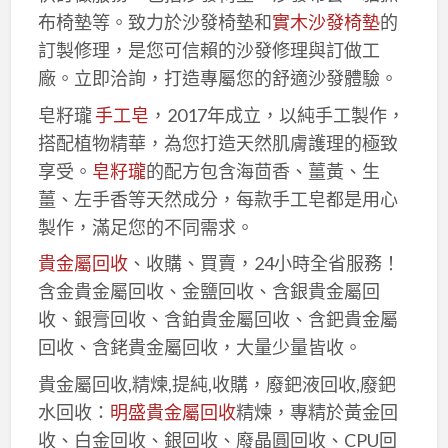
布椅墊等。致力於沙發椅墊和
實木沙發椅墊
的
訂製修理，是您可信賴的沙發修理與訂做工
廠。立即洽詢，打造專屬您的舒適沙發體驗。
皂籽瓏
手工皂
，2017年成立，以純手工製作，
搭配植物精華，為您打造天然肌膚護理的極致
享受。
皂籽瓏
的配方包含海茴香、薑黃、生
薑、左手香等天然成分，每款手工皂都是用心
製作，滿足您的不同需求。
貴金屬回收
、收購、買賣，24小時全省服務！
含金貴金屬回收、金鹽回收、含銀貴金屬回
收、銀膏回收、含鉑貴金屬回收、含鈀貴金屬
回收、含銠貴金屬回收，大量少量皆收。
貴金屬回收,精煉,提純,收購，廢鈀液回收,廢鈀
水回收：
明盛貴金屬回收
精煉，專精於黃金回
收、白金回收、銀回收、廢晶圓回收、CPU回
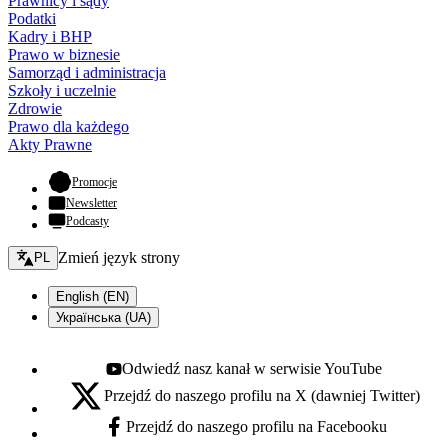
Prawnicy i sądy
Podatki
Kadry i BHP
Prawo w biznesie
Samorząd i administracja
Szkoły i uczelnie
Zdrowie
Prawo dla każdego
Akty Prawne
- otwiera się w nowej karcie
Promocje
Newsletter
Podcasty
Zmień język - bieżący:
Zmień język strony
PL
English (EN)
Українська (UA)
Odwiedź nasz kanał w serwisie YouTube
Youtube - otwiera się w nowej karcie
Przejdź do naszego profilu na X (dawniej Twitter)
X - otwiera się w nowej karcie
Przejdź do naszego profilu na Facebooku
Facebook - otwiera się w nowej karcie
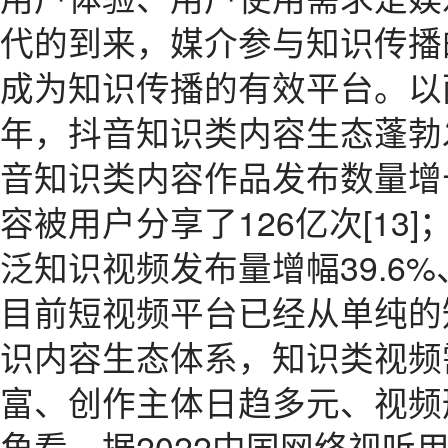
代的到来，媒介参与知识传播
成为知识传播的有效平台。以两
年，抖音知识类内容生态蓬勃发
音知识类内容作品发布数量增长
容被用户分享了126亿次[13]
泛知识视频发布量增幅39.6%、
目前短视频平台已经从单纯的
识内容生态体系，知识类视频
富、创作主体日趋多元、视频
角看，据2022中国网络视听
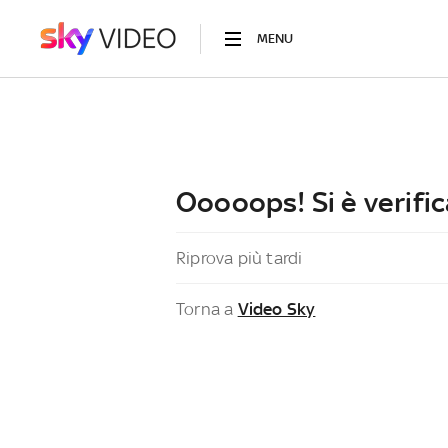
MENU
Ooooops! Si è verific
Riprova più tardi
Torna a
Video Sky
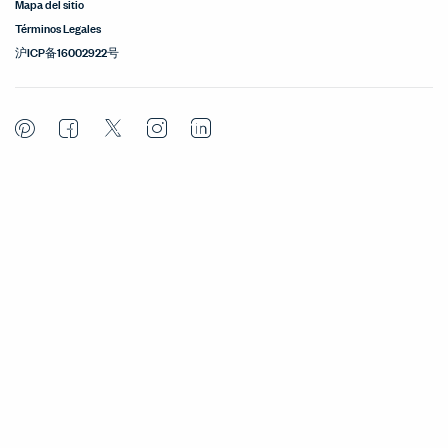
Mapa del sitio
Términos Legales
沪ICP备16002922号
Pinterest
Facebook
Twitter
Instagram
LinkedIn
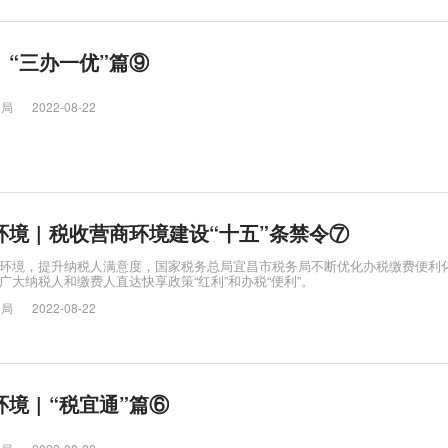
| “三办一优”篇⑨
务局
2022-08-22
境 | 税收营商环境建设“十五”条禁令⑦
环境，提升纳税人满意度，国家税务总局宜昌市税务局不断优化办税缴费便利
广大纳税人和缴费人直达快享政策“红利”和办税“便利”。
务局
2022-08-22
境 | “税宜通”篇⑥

WORK INSTRUCTION
The expected answer holds each line from the listing above where the string "nowej" is present.

EXERCISE OUTPUT
- otwiera się w nowej karcie
Youtube - otwiera się w nowej karcie
X - otwiera się w nowej karcie
Facebook - otwiera się w nowej karcie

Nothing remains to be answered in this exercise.